Non ci sono annate più o meno buone che tengano: nonostante non c’entri nulla con il basket giocato, il Draft è sempre un appuntamento importante ed emozionante all’interno del particolare sistema sportivo professionistico americano. Per quanto riguarda la NBA, questo 2015 doveva ereditare il peso di un’annata precedente eccezionale e molto profonda, tale da far gridare anche alla Best Class Ever (complici infortuni e adattamenti un po’ lenti, titolo finora ampiamente non confermato, ma è ancora molto presto per valutare oggettivamente). Ma anche questa classe, pur non raggiungendo i livelli di talento generale di quella precedente, non è affatto male, con almeno 3-4 giocatori con ottime possibilità di essere futuri All Star NBA e parecchi altri, magari scelti non nelle prime pick, che potrebbero finire per sorprendere. Vediamo dunque quali sono state le scelte delle prime 10 squadre che dovevano scegliere e come potrebbero andare ad influire sui loro roster (troverete anche le schede complete dei singoli giocatori cliccando sul nome; qui invece l’intero primo giro).

Oltre al look sempre discutibile, notare l’incontenibile gioia di Okafor di finire a Phila

1) MINNESOTA TIMBERWOLVES: Karl-Anthony Towns

Nonostante la certezza di poter scegliere chiunque, in genere si manteneva comunque un certo riserbo anche sul primo nome a salire sul palco, portando sovente a qualche sorpresa. Quest’anno invece dimenticatevi la suspence, perlomeno per la numero 1, visto che i Wolves avevano già ampiamente fatto intendere le loro intenzioni, rendendo la prima scelta assoluta di Karl-Anthony Towns un segreto sconosciuto quanto quelli riferiti a Pulcinella. Nessuna sorpresa insomma e Wolves che si portano a casa la terza prima scelta assoluta consecutiva dopo le due arrivate da Cleveland nell’ambito dell’affare Love, puntando forte sull’elemento di più probabile roseo futuro a disposizione. Gran fisico, ottima tecnica, enormi margini di miglioramento grazie anche a una buonissima etica del lavoro, Minnesota mette a segno l’ennesimo colpo della sua ricostruzione, il cui unico dubbio rimane quello della convivenza con Pekovic (in particolare a livello difensivo, visto che il buon KAT in attacco può anche aprirsi per il tiro): se non dovesse funzionare, non è improbabile una trade per il lungo montenegrino, magari in cambio dell’ennesimo giovane di belle speranze. Come se quelle dei T’Wolves per il futuro a medio termine non siano già sufficientemente splendenti.

> COSA FARE:
Potresti riprendere il brano sul Draft NBA 2015 e proseguirlo dopo la sua ultima frase?

> DATI DA ANALIZZARE:
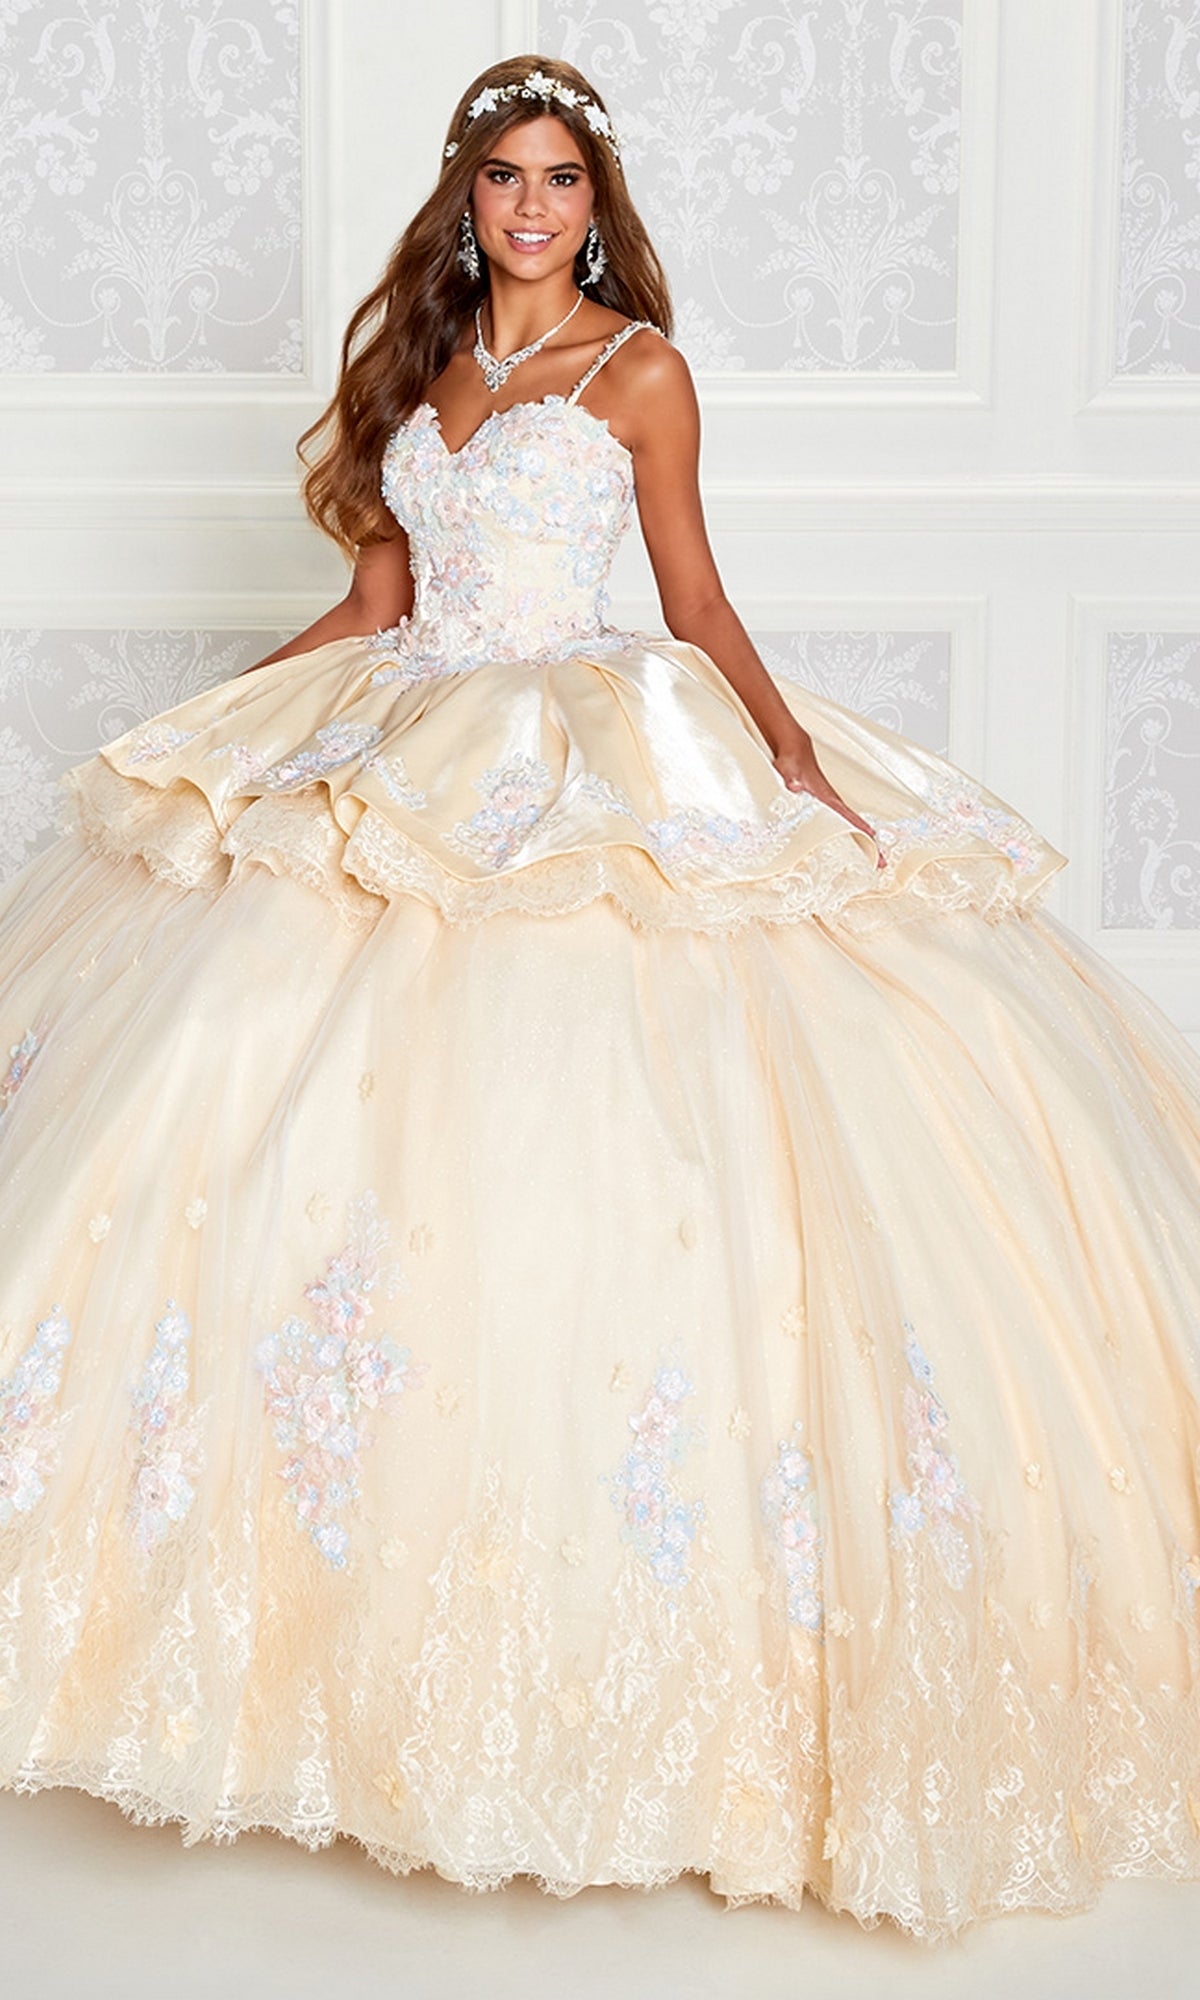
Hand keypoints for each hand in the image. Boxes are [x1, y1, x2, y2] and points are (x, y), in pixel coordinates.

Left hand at [772, 728, 886, 870]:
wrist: (794, 752)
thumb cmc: (793, 761)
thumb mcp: (789, 768)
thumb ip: (791, 777)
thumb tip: (794, 785)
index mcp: (828, 797)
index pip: (849, 816)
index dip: (861, 830)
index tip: (874, 843)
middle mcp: (832, 803)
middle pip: (855, 827)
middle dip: (870, 844)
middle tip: (881, 863)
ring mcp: (828, 806)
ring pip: (849, 827)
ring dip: (861, 843)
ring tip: (872, 861)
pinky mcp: (822, 808)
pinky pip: (838, 825)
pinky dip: (847, 837)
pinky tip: (849, 848)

> SPAZIO RISPOSTA:
2) LOS ANGELES LAKERS: D’Angelo Russell

Di problemi i Lakers negli ultimi anni ne hanno avuti infiniti, ma due posizioni in particolare avrebbero dovuto essere coperte in questa off season, peraltro proprio quelle in cui tradizionalmente si costruiva l’asse portante della squadra: quelle di playmaker e di centro, visto che Lin sarà free agent e su Jordan Hill con ogni probabilità non verrà esercitata l’onerosa team option. Il Draft doveva risolvere uno dei due spot, e si è optato per il primo, con la chiamata di D’Angelo Russell, lasciando così sul piatto un lungo di sicuro avvenire come Jahlil Okafor. Scelte difficili, che solo il tempo ci dirà quanto azzeccate, ma pare indubbio che il prodotto di Ohio State abbia la stoffa della star e possa diventare una pietra miliare della ricostruzione di questi Lakers. Una vecchia regola non scritta nella Lega dice che tra lungo e esterno è sempre preferibile scegliere il big man; peraltro, non che questa norma sia infallibile, come dimostrano parecchi precedenti (Bowie prima di Jordan vi dice nulla?). Kupchak ha scelto questa volta di tradire la regola, vedremo se avrà avuto ragione in virtù anche della crescita di Okafor, ma di certo si porta a casa un gran bel giocatore, forse il talento più cristallino dell’intera annata.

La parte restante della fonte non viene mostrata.